Many other drugs, including vasopressors and corticosteroids, may be used to treat sepsis or to revive those who have gone into septic shock.
Many survivors of severe sepsis recover completely and return to normal.
Some patients, especially those who had pre-existing chronic diseases, may experience permanent organ damage. For example, someone who already has kidney impairment, sepsis can lead to kidney failure. This means that they will require lifelong dialysis treatment. So having a test that can quickly diagnose and help prevent the onset of sepsis is vital.
Our Sepsis Assay.
Our many years of scientific research has led us to make significant advances in understanding the process of Sepsis and how it may be identified in patients in two different scenarios:
- Sepsis in Accident & Emergency wards.
- Monitoring post-operative patients.
Traditional methods use blood cultures to be tested in the laboratory and it can take 2 -3 days for the result to be known.
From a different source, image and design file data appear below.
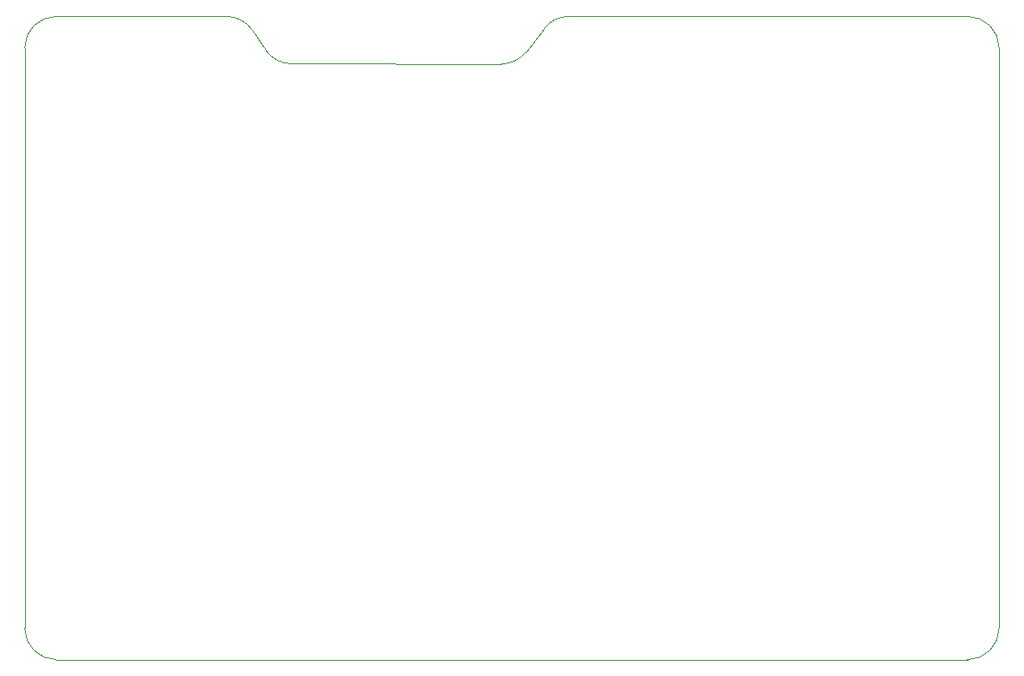
<source format=gbr>
%TF.GenerationSoftware,KiCad,Pcbnew,8.0.9-unknown-202502181922~c4009544a9~ubuntu24.04.1*%
%TF.CreationDate,2025-03-05T23:49:28+05:30*%
%TF.ProjectId,CircuitDesign_AEDTrainer,43697263-7569-4744-9465-7369676e5f41,rev?*%
%TF.SameCoordinates,Original*%
%TF.FileFunction,Profile,NP*%
%FSLAX46Y46*%
G04 Gerber Fmt 4.6, Leading zero omitted, Abs format (unit mm)*
G04 Created by KiCad (PCBNEW 8.0.9-unknown-202502181922~c4009544a9~ubuntu24.04.1) date 2025-03-05 23:49:28*
%MOMM*%
%LPD*%
G01*
G04 APERTURE LIST*
%TA.AperFunction,Profile*%
%ADD10C,0.050000*%
%TD*%
G04 APERTURE END LIST*
D10*
X137626989Y-61033857D02*
G75*
G02*
X135250731Y-62198395I-2372989J1835457D01*
G01*
X115371058Y-62176739D02*
G75*
G02*
X112884544Y-60850427I3242J3000039D01*
G01*
X109151844Y-57675000D02*
G75*
G02*
X111641562Y-59001356I-44J-3000000D01*
G01*
X139324252Y-58839538D02*
G75*
G02*
X141697242Y-57675033I2372948J-1835462D01*
G01*
X141697242Y-57675000D02*
X179525000Y-57675000D01*
X109151844Y-57675000D02*
X93025000Y-57675000D01*
X137626989Y-61033857D02*
X139324252Y-58839538D01*
X115371058Y-62176739D02*
X135250731Y-62198394D01*
X111641592Y-59001336D02*
X112884577Y-60850405D01*
X179525000Y-57675000D02*
G75*
G02*
X182525000Y-60675000I0J-3000000D01*
G01*
X182525000Y-115750000D02*
G75*
G02*
X179525000Y-118750000I-3000000J0D01*
G01*
X90025000Y-60675000D02*
G75*
G02*
X93025000Y-57675000I3000000J0D01*
G01*
X93025000Y-118750000D02*
G75*
G02*
X90025000Y-115750000I0J3000000D01*
G01*
X182525000Y-60675000D02*
X182525000Y-115750000D01*
X179525000Y-118750000D02*
X93025000Y-118750000D01*
X90025000Y-115750000D02*
X90025000Y-60675000D01*
M02*

</source>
In many cases this would be too late to save a patient as once sepsis sets in, their condition goes down extremely rapidly.
The assay developed by Mologic would be a quick 10 minute assay used within the hospital environment.
This would mean that effective treatment can be administered to the patient much quicker.
Combining academic research with collaborations has given our world-class team the edge: our expertise in Sepsis research is growing fast.
We’re attracting interest from industrial partners as well as some very exciting grant-funded activities.